(WHAT IS EXPECTED) Return, unchanged, the part of the records that opens with the line containing "then the pressure" and closes with the line containing "Resp: 702935.079 m³", both of those lines included.

(LISTED RECORDS)
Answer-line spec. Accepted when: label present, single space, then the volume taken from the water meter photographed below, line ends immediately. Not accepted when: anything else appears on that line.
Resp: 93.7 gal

...

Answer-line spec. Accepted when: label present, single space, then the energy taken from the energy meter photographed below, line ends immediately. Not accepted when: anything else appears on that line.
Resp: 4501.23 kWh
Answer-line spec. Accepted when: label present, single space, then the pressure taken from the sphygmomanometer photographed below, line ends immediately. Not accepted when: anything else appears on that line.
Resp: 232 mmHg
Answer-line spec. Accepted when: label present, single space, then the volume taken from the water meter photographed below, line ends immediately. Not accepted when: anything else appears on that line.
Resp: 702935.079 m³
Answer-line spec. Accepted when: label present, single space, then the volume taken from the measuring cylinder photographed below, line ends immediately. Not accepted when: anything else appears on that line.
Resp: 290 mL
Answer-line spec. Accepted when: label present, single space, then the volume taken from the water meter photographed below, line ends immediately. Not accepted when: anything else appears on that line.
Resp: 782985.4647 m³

(EXERCISE RESPONSE)
Answer-line spec. Accepted when: label present, single space, then the pressure taken from the sphygmomanometer photographed below, line ends immediately. Not accepted when: anything else appears on that line.
Resp: 232 mmHg
Answer-line spec. Accepted when: label present, single space, then the volume taken from the water meter photographed below, line ends immediately. Not accepted when: anything else appears on that line.
Resp: 702935.079 m³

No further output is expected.